In 1992, the son of Hassan Rouhani reportedly committed suicide. That he died is certain. It’s been widely reported that his death was a suicide and decades after, a suicide note appeared and in it, the son blamed his father’s radicalism and hypocrisy and said having to lie to his friends sickened him. But there are other explanations for his death from sad to sinister.
Rouhani, an Iranian and Western-educated attorney and scholar, was a very close associate and confidante of the Ayatollah Khomeini and, ironically, in 1977 delivered the eulogy for Khomeini’s dead son, who also allegedly committed suicide, or was murdered. Rouhani has been integral to the Islamic revolution since its beginning and was with Khomeini in France. As part of the regime, Rouhani called for the silencing of pro-democracy student protesters whom he said should be crushed “mercilessly and monumentally,” it was reported five years ago.
Rouhani was an early and key figure in Iran and was named to a number of high-level government posts. A prolific author and scholar on matters of Iranian national security, nuclear arms, its economy and Islamic political thought, he was appointed member of the Supreme National Security Council by Supreme Leader Khamenei in 1989. It was reported he “helped mastermind the 1994 bombing of the Jewish cultural center in Buenos Aires, killing 85 people (including many elderly Holocaust survivors).”
Two years before that attack, Rouhani’s son shot himself with his father’s pistol. Iranian news reported the death and Iranian officials said he killed himself over “unrequited love.” There was also another more malevolent version offered; murder.
In June of 2013, three days after Hassan Rouhani was elected President of Iran, Israeli news website Ynetnews and others reported that Iranian Alireza Nourizadeh claimed that Rouhani’s son committed suicide.
It was reported he killed himself in protest of his father’s connection with Supreme Leader Ali Khamenei. Proof of this letter was not available through a cursory online search, just the reports of the letter and its contents.
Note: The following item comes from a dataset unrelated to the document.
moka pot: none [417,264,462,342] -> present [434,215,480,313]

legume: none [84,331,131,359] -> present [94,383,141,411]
“I am ashamed to live in such environment where I’m forced to lie to my friends each day, telling them that my father isn’t part of all of this. Telling them my father loves this nation, whereas I believe this to be not true. It makes me sick seeing you, my father, kiss the hand of Khamenei.”
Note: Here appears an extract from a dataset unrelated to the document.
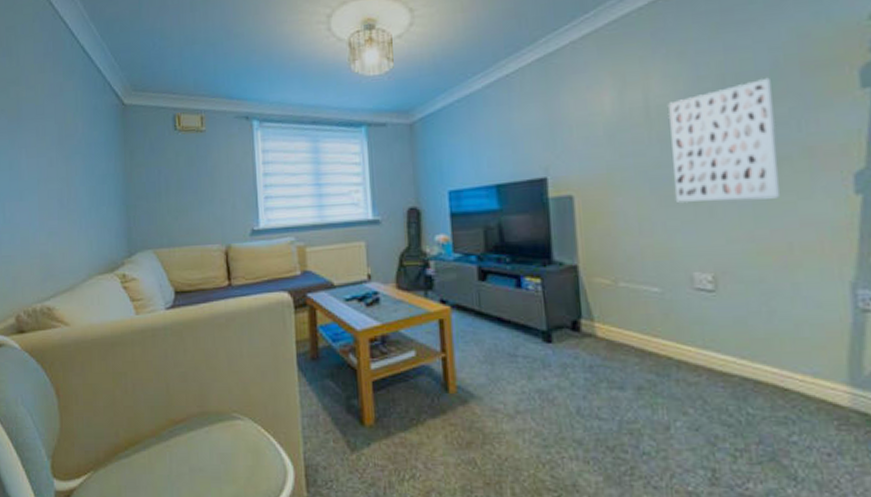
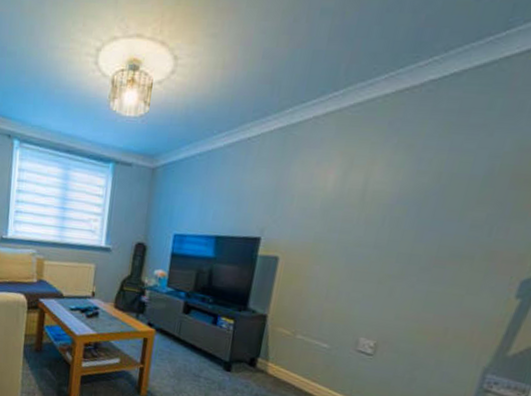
wall art: present [668,77,780,202] -> none [363,182,481,290]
The suicide note was said to have been published originally by Nourizadeh in the London-based publication al-Sharq al-Awsat. Attempts to find that original publication of the letter online were unsuccessful but the alleged note was also discussed and a similar translation of the suicide letter published in Iran Edge. All the reports cite Nourizadeh, the exiled Iranian historian, writer, and former editor of a newspaper that supported Mohammed Reza Shah, the Shah of Iran who ruled from 1941 until his overthrow in 1979.
According to a report in the Iran Edge, Rouhani’s son did not commit suicide but was assassinated. In the same story, it’s said he shot himself to death.
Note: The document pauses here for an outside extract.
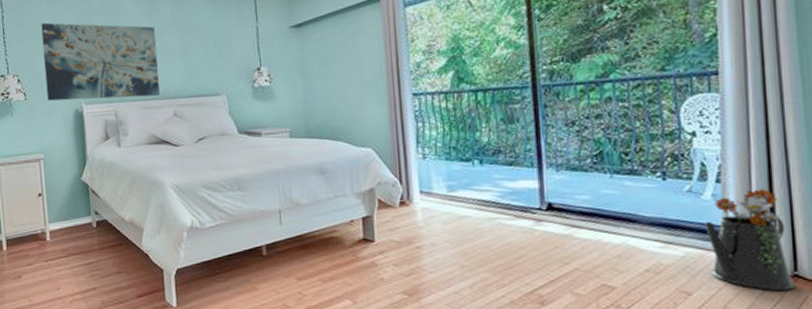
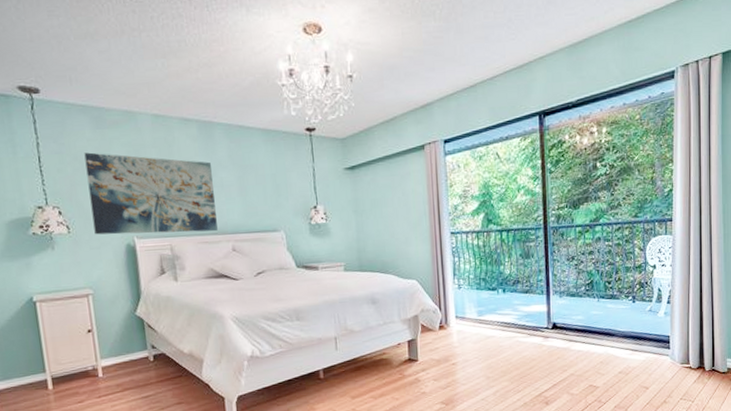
watering can: present [705,189,796,290] -> none [659,307,713,382]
It was reported Rouhani’s “son Hossein died 23 years ago. Seyed Hossein Mousavian, a research scholar at Princeton University who was a member of the Iranian negotiating team at nuclear talks and became very familiar with Rouhani, who conducted them in one of the endless rounds of those talks, told TIME that Rouhani’s son, who was an aviation cadet, was assassinated on a military base in southern Tehran on political grounds.”
But Nourizadeh claims, however, that the son Hossein had committed suicide.
“I loathe your regime, your lies, your corruption, your religion, your hypocrisy and dissimulation. I am disgusted with having to live in such an environment and having to daily lie to my friend by claiming that my father is not cut from the same cloth as the regime elite and chieftains… and that in reality his heart is with the people, while I know the truth to be otherwise.”
The New York Post was one of a very few Western media to publish the story.
“The son’s name, his age and even the actual suicide date are missing from official reports on the incident. Some regime insiders explained away the suicide as a personal tragedy, blaming it on a love affair and ‘broken heart.’ Other widely circulated rumors claimed the mullahs had the son offed for expressing anti-regime sentiments,” the Post reported.
Rouhani was quoted as saying his son committed “a great sin” by killing himself which is in and of itself an admission. But Rouhani had his son Hossein buried in the temple of the Ayatollah Khomeini and if reports are true he killed himself because he hated Khomeini and his father’s role in the creation of the Islamic Republic, he would not have chosen to be buried in that spot, likely.
The suicide theory, note notwithstanding, could be supported by precedent and antecedent.
Mostafa, a son of Ayatollah Khomeini either killed himself in 1977 or was murdered by the Shah’s secret police while in exile with his father in Iraq.
In 2011, Alireza Pahlavi, son of Mohammed Reza Shah (the Shah of Iran) killed himself in his Boston home. He was 44. A decade before, his sister Leila Pahlavi also committed suicide.